There is always something happening in Yupukari. Whether it’s catching caimans, caring for turtles, playing football, surfing the internet, constructing something or just hanging about swapping stories, there is always lots to do.
This land sandwiched between the Kanuku and Pakaraima mountain ranges, in the midst of the Essequibo and Amazon basins, is a conservationist’s dream and wildlife haven. Here giant anteaters roam, rare birds call the savannah home and giant black caimans rule the waters of the surrounding lakes and the meandering Rupununi River.
It is a land of rare beauty, in the rolling hills of the central Rupununi savannahs in Region Nine.

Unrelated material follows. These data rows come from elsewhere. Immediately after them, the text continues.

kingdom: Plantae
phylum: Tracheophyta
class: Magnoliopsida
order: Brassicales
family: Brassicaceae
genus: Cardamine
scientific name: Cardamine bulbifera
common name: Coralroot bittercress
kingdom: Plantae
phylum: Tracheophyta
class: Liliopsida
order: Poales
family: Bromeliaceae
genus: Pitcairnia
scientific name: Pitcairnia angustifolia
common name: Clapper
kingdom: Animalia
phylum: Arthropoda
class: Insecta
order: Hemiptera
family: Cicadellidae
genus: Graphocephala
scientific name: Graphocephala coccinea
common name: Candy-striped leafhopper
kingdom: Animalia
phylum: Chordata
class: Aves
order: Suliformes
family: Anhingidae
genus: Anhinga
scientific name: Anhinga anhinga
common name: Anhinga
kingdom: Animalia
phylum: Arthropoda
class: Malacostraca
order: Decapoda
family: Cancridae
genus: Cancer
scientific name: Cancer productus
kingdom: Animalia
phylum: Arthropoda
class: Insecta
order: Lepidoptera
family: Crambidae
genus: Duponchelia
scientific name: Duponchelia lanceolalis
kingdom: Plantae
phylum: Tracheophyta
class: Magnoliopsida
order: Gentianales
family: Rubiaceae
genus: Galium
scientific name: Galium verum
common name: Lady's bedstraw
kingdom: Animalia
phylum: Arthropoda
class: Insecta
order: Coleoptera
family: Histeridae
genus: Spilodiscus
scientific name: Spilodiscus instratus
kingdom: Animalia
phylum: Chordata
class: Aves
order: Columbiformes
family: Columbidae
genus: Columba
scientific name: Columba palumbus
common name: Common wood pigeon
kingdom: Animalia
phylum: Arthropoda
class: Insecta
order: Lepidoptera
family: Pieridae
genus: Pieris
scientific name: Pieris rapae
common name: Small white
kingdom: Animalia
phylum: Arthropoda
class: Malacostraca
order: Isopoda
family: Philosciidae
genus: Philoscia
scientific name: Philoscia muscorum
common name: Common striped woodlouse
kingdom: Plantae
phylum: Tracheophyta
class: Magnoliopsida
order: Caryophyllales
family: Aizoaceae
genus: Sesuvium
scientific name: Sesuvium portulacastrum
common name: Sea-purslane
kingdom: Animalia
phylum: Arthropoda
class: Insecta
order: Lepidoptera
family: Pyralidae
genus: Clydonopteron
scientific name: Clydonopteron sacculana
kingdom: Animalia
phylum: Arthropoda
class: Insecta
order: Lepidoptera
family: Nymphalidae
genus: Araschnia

Home to about 500 mainly Macushi Amerindians, the village is a mix of slowly changing traditional ways and modernity.
Isaac Rogers, a former toshao of the village says Yupukari was so named as a result of a fight between a shaman or paiman and a “bad tiger” that ate people and stemmed from the words ‘epi’ ‘kari.’” The 66-year-old former chief said that Anglican missionaries first settled where the community is now located and at the time there was no airstrip and the governor travelled from Georgetown up the Essequibo via boat and then up the Rupununi River.
According to Rogers, later there was a landing at Yupukari where amphibious planes could land and the governor-general did so and took a bullock cart to Lethem.